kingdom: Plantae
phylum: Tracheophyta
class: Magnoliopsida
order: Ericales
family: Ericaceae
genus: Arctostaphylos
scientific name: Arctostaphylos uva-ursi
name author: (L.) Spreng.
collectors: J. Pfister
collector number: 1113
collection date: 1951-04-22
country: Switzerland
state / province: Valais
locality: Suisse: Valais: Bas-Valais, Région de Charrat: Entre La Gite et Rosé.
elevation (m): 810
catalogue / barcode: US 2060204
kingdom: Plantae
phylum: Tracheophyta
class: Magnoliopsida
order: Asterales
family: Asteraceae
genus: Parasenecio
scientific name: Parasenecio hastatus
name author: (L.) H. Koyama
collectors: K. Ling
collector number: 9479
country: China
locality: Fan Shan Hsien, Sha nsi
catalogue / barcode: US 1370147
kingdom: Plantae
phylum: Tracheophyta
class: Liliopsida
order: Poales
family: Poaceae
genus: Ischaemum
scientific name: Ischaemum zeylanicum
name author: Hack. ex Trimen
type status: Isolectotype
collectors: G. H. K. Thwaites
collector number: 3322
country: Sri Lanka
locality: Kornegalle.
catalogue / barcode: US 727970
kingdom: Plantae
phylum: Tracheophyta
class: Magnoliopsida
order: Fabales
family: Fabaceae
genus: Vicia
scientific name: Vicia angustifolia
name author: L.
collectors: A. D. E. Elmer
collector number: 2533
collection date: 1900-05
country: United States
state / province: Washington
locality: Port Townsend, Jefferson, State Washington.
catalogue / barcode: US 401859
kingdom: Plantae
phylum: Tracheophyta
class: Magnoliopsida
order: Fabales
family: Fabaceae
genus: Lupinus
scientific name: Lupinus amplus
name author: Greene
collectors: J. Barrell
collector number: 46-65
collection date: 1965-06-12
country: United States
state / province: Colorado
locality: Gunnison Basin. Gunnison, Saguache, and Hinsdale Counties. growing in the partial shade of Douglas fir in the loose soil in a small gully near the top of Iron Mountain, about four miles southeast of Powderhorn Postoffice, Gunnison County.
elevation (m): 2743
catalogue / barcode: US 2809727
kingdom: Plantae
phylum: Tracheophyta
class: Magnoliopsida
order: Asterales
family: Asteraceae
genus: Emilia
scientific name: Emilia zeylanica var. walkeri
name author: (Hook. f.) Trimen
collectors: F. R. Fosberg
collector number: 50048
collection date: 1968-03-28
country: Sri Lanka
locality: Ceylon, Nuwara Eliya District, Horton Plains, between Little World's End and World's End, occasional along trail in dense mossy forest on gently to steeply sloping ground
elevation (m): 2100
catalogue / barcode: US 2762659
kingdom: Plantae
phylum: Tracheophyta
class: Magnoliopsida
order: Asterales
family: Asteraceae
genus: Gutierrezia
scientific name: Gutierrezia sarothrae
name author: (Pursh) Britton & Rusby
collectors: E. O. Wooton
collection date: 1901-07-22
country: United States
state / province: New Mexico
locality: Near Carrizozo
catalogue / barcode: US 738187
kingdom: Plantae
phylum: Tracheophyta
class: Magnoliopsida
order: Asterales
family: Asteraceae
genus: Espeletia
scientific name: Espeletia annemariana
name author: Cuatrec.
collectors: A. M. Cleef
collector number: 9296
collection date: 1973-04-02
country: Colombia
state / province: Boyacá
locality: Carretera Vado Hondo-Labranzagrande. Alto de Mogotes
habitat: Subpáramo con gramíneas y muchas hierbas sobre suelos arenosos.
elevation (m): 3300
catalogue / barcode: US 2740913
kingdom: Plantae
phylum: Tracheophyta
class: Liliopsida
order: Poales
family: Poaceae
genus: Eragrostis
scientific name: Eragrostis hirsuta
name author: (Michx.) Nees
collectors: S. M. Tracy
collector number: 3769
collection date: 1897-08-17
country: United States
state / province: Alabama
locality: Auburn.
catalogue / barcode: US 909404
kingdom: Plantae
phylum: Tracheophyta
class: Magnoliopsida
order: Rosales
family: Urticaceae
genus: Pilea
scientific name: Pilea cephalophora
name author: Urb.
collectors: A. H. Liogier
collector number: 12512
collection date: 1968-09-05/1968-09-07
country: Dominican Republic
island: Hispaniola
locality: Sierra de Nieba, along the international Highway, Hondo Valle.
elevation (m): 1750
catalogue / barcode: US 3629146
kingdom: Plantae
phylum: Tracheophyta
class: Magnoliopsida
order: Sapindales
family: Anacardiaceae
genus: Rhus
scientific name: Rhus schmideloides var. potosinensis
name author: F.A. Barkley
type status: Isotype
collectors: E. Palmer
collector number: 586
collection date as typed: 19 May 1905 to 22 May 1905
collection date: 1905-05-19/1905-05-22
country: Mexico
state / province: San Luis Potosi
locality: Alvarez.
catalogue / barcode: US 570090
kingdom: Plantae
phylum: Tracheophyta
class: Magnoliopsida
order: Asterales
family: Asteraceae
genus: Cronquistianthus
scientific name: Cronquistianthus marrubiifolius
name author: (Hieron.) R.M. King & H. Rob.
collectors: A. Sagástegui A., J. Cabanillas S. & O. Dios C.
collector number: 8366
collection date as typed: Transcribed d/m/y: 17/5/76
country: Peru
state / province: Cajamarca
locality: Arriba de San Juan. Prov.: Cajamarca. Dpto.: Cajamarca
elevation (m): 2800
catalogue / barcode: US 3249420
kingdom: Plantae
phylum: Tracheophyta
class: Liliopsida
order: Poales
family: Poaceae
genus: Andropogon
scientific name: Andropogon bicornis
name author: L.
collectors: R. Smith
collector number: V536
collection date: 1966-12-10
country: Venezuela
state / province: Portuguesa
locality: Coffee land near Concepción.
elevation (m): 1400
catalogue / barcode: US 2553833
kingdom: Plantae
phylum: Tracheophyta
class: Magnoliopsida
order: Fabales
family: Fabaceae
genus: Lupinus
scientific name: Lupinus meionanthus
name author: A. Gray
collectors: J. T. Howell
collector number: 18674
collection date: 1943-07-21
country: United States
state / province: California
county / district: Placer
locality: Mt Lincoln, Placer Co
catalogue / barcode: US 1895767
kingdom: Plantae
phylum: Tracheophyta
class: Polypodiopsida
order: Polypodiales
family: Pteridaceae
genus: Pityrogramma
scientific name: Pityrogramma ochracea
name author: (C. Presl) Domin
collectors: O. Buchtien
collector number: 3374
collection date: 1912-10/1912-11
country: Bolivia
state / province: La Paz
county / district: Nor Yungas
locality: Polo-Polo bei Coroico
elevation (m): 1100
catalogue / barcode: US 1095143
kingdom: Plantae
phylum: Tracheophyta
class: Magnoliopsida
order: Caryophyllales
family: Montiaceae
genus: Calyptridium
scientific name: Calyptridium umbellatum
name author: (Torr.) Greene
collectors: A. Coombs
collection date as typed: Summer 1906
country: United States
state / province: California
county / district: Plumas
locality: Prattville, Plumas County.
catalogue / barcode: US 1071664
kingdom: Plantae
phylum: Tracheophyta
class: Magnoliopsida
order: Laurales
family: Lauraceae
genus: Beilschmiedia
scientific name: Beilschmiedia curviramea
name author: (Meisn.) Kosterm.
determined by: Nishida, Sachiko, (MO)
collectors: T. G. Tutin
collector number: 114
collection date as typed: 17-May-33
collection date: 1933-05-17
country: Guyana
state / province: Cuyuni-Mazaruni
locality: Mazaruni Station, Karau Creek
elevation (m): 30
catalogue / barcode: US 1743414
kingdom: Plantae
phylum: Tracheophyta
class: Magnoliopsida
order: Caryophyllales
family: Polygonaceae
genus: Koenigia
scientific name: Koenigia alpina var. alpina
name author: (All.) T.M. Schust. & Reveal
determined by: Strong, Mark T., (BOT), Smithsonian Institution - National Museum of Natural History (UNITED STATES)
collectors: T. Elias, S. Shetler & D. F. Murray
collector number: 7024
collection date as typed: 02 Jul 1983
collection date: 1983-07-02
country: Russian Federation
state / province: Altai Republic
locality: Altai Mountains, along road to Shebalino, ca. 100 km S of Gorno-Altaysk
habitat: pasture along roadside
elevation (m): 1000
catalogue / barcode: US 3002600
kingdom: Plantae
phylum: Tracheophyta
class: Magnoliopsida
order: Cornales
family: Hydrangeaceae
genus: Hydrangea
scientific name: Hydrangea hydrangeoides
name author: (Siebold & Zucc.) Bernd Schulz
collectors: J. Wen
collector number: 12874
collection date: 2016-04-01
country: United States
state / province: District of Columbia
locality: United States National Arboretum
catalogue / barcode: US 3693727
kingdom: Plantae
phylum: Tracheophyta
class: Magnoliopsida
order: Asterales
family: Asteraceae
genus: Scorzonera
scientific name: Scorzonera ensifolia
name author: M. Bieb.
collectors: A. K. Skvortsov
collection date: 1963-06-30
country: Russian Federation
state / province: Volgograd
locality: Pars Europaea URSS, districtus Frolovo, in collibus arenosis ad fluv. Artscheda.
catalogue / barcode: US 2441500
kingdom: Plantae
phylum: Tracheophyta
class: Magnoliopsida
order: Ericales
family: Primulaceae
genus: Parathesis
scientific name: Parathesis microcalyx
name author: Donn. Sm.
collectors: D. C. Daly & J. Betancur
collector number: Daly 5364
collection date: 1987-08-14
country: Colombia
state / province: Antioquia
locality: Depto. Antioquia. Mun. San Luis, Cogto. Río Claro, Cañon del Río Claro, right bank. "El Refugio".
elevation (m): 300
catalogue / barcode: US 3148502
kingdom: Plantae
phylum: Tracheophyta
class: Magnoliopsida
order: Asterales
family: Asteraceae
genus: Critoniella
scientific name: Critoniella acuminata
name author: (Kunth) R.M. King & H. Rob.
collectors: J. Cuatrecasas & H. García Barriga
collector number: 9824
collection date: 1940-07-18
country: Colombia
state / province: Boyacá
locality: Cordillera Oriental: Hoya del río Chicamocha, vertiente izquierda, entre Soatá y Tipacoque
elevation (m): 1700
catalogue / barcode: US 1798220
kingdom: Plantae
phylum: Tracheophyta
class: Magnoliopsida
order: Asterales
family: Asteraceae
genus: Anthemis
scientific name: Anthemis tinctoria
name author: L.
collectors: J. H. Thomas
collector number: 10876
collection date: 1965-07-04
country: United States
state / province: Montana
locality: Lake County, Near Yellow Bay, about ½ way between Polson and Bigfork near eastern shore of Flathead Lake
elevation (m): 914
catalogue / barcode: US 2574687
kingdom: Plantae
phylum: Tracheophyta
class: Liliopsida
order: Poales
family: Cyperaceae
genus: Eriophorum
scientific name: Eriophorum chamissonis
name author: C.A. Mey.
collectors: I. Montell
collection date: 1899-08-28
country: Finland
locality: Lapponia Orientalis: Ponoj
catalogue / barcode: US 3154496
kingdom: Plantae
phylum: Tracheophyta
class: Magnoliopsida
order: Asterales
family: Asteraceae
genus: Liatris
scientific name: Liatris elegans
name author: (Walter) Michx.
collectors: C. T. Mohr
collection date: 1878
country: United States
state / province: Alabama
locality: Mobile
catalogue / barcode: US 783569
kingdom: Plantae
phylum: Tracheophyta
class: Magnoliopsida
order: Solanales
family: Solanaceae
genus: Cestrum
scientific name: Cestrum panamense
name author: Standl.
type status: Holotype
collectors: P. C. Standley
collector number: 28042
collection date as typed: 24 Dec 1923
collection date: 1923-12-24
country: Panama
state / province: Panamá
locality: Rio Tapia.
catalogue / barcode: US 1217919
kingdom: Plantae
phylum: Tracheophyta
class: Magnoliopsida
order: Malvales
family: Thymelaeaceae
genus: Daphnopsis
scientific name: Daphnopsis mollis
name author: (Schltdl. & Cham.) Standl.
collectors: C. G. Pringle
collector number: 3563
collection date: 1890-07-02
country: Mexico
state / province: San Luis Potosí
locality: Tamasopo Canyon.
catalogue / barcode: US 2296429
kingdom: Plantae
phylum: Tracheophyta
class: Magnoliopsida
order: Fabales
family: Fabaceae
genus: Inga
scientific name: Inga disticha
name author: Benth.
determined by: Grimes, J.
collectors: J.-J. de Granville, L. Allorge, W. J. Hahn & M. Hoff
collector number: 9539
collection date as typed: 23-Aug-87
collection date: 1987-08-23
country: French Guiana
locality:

********

## Task to complete:
Rewrite the listing from the line with "locality: Alvarez." to the line with "elevation (m): 1400", swapping "elevation (m)" for "altitude (m)" and changing nothing else.

## Written answer:
locality: Alvarez.
catalogue / barcode: US 570090
kingdom: Plantae
phylum: Tracheophyta
class: Magnoliopsida
order: Asterales
family: Asteraceae
genus: Cronquistianthus
scientific name: Cronquistianthus marrubiifolius
name author: (Hieron.) R.M. King & H. Rob.
collectors: A. Sagástegui A., J. Cabanillas S. & O. Dios C.
collector number: 8366
collection date as typed: Transcribed d/m/y: 17/5/76
country: Peru
state / province: Cajamarca
locality: Arriba de San Juan. Prov.: Cajamarca. Dpto.: Cajamarca
altitude (m): 2800
catalogue / barcode: US 3249420
kingdom: Plantae
phylum: Tracheophyta
class: Liliopsida
order: Poales
family: Poaceae
genus: Andropogon
scientific name: Andropogon bicornis
name author: L.
collectors: R. Smith
collector number: V536
collection date: 1966-12-10
country: Venezuela
state / province: Portuguesa
locality: Coffee land near Concepción.
altitude (m): 1400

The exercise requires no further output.